The indicators of energy performance are Fabric Energy Efficiency (FEE), energy consumption per unit floor area, energy cost rating (the SAP rating), Environmental Impact rating based on CO2 emissions (the EI rating) and Dwelling CO2 Emission Rate (DER).

 

The SAP rating is based on the energy costs associated with space heating, water heating, ventilation and lighting, less cost savings from energy generation technologies. It is adjusted for floor area so that it is essentially independent of dwelling size for a given built form. The SAP rating is expressed on a scale of 1 to 100, the higher the number the lower the running costs.

 

The Environmental Impact rating is based on the annual CO2 emissions associated with space heating, water heating, ventilation and lighting, less the emissions saved by energy generation technologies. It is adjusted for floor area so that it is essentially independent of dwelling size for a given built form. The Environmental Impact rating is expressed on a scale of 1 to 100, the higher the number the better the standard.

 

The Dwelling CO2 Emission Rate is a similar indicator to the Environmental Impact rating, which is used for the purposes of compliance with building regulations.
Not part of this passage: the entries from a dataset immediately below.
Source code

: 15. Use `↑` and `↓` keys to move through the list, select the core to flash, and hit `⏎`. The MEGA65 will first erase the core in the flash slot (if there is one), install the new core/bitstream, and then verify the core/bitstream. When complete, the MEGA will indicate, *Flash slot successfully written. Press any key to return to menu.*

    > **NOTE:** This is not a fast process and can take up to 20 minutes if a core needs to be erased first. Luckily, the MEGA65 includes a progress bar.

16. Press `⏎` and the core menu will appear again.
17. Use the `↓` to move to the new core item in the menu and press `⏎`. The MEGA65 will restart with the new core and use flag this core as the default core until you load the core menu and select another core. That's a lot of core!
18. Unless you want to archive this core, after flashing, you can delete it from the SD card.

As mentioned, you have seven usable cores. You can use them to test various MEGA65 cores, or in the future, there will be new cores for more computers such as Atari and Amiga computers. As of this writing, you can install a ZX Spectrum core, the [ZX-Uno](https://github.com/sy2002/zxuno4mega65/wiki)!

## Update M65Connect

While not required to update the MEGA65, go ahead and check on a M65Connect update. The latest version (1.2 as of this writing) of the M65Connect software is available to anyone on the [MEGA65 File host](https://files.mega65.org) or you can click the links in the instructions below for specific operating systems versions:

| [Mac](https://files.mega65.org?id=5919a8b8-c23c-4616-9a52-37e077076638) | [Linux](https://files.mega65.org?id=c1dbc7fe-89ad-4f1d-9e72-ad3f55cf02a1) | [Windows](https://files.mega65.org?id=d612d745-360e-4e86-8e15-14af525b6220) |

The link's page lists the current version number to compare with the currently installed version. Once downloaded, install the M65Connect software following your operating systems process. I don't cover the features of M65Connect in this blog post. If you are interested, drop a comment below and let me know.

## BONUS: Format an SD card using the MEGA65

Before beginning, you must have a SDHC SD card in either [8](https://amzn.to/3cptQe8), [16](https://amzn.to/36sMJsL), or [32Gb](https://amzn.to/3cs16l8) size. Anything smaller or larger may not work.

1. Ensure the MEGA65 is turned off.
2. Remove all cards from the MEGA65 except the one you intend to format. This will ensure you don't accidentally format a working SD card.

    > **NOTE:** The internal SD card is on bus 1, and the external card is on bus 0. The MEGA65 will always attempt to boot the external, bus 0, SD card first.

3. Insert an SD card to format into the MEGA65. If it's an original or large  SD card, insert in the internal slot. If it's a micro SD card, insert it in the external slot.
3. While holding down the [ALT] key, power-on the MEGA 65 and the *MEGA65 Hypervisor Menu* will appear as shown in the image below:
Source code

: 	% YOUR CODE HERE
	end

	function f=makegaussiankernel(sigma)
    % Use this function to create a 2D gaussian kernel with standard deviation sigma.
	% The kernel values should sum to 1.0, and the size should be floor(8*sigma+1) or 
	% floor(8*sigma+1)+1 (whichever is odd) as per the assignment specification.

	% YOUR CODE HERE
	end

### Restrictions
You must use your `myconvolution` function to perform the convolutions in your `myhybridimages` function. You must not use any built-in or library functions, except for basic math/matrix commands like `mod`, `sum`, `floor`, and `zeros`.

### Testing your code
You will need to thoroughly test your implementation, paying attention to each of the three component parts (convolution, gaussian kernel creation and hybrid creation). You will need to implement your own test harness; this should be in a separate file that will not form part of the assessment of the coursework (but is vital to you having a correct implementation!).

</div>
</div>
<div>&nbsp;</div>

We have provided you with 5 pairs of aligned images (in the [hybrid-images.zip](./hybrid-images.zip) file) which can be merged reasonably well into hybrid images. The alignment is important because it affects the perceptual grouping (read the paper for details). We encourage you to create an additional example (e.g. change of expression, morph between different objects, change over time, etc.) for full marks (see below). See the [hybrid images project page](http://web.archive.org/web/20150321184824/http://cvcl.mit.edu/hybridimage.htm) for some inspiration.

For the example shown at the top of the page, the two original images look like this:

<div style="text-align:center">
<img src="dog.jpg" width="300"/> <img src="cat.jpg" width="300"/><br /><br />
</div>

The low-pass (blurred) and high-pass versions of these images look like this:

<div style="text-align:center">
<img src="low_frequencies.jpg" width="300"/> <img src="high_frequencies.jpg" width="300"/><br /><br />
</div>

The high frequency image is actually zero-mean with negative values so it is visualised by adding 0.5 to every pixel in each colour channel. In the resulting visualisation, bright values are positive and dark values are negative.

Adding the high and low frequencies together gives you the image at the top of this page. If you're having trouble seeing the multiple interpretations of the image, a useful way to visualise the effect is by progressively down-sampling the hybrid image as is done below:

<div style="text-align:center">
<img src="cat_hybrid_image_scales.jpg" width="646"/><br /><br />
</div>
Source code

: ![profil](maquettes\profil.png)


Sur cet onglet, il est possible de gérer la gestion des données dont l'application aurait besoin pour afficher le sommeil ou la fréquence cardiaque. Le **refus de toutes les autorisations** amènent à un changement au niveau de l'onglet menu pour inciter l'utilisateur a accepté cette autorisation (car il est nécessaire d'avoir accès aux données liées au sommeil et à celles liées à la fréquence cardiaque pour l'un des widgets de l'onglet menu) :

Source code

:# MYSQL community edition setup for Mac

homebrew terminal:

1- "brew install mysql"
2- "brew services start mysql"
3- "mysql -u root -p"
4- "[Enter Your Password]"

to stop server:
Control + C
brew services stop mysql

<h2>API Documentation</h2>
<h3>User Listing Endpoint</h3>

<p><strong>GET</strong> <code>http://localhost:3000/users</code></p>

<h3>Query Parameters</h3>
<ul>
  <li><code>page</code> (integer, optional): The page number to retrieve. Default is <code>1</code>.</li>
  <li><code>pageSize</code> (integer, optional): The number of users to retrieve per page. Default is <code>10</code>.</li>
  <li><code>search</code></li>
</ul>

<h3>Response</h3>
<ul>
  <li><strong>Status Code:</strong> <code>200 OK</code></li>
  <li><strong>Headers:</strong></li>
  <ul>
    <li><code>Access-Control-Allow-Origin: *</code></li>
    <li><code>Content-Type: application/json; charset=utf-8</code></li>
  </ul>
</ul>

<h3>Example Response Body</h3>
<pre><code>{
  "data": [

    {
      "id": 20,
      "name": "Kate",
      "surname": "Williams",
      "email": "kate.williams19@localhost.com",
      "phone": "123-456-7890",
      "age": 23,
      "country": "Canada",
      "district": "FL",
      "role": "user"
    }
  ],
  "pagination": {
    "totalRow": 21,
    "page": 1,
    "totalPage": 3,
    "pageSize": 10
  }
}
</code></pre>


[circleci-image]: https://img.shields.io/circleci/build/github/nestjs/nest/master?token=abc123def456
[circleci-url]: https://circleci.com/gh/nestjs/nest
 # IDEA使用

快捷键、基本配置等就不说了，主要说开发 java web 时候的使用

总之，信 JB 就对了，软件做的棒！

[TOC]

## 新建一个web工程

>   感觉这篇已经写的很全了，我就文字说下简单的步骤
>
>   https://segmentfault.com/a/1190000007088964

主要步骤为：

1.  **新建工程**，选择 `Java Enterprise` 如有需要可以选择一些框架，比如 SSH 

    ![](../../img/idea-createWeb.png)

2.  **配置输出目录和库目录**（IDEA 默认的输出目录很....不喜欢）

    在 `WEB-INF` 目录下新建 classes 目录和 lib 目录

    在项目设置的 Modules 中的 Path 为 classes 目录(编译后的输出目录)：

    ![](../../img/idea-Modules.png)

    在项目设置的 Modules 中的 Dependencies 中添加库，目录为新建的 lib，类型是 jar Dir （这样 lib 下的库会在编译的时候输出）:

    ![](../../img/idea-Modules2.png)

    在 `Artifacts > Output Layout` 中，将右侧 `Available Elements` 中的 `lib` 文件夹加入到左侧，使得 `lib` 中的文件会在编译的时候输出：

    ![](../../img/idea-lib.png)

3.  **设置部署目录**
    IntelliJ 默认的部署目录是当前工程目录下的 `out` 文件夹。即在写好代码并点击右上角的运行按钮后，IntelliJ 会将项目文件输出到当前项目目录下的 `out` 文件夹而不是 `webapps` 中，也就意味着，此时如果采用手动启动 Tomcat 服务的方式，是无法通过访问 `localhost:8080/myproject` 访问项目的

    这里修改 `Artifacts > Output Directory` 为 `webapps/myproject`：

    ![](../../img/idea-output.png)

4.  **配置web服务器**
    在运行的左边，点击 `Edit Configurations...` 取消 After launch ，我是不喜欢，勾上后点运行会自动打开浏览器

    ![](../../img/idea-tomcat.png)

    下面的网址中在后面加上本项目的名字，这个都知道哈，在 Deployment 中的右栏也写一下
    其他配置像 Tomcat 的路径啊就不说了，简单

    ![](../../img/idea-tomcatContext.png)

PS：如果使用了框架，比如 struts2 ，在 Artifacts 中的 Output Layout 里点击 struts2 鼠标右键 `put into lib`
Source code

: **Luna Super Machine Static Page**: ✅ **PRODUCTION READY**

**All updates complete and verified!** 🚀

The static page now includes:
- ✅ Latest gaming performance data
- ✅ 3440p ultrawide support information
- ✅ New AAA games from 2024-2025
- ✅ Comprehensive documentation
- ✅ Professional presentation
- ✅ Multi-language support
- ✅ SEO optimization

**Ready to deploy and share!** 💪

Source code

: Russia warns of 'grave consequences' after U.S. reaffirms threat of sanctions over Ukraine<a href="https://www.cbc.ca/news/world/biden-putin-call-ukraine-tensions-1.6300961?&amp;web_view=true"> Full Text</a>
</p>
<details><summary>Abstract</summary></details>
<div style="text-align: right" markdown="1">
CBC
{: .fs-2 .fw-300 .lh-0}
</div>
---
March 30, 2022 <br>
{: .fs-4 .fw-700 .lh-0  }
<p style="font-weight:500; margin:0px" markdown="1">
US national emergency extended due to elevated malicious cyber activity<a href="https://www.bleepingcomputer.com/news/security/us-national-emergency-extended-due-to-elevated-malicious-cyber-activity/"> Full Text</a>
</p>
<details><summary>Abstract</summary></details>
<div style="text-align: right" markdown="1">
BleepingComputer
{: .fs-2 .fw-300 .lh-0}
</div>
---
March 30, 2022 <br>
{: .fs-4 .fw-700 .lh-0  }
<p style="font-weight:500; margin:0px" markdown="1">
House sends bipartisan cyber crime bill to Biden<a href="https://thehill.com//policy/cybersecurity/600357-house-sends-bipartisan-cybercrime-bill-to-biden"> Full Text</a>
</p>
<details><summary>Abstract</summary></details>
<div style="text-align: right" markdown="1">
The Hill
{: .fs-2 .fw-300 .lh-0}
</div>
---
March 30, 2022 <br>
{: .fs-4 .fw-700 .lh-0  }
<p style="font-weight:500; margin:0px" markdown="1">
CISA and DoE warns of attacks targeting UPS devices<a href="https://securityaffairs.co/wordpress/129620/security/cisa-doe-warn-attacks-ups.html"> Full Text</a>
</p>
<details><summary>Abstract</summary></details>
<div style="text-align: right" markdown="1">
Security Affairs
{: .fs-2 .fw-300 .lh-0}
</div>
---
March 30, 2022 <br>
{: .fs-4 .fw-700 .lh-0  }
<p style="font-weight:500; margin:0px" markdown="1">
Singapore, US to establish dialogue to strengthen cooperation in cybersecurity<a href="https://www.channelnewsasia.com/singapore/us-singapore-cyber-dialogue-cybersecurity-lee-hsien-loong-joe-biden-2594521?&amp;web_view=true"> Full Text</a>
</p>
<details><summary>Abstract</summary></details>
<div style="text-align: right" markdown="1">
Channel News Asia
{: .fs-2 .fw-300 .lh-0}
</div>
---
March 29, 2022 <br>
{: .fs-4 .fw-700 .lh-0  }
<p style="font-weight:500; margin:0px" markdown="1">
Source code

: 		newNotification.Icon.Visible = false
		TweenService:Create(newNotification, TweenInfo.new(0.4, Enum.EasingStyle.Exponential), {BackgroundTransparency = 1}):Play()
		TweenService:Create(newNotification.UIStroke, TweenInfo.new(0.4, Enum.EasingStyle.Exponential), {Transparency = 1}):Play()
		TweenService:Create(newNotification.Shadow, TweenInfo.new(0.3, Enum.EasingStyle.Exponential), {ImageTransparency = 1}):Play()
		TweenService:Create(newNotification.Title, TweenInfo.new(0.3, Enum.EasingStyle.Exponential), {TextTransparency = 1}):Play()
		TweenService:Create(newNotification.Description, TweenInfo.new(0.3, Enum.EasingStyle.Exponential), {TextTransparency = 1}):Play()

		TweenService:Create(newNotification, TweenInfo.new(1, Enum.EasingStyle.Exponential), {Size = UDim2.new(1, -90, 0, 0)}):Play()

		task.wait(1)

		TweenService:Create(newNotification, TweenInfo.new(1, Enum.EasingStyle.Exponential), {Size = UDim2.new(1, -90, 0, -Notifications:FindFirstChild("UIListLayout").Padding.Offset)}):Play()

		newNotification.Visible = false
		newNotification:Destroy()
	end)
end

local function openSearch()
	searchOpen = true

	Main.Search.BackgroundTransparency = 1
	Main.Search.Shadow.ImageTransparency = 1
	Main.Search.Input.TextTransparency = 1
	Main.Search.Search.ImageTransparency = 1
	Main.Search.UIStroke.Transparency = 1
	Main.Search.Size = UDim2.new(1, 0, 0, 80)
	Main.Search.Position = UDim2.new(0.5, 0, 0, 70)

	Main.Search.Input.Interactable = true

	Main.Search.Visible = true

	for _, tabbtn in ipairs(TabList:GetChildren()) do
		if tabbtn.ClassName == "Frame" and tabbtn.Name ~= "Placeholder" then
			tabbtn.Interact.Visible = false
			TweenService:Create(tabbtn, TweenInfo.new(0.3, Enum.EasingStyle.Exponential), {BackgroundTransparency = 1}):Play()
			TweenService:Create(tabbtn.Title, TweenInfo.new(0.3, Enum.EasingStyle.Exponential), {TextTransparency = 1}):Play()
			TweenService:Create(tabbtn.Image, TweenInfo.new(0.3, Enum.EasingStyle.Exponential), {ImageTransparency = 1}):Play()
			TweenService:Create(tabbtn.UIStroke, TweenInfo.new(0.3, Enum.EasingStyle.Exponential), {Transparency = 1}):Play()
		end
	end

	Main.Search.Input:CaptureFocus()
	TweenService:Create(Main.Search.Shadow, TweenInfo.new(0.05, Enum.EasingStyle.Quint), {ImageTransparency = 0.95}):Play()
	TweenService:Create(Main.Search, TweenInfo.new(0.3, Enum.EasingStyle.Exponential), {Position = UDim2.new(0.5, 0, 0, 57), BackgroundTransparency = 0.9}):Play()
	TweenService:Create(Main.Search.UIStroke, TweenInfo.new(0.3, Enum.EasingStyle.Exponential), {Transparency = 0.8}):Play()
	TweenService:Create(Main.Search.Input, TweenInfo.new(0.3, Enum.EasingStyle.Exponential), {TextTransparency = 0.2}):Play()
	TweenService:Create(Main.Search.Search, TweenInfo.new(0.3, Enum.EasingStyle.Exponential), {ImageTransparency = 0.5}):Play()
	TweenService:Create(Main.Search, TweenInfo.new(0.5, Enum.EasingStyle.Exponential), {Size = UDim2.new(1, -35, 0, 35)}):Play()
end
It is equal to the annual CO2 emissions per unit floor area for space heating, water heating, ventilation and lighting, less the emissions saved by energy generation technologies, expressed in kg/m²/year."

 

So, based on the conversation above, the reduction of C02 Emissions Factor for Electricity, the SAP Rating should not change, and the EIR Rating should reduce proportional to electricity usgae, and C02 Emission Rate should reduce similarly.

 

By contrast, in 2018 the SAP algo was adjusted when they found that solid walled and uninsulated walled properties were relatively better in CO2 emissions terms than had been thought previously.

https://www.bre.co.uk/filelibrary/SAP/2016/CONSP-16---Wall-U-values-for-existing-dwellings---V1_0.pdf

 

The assumption had been U-value of 2,1m which was updated to I think 1.69.

 

(The background is that the previously assumed value was derived from that used for sizing heating, so naturally assumed it was worse to help make sure that systems were comfortably big enough.)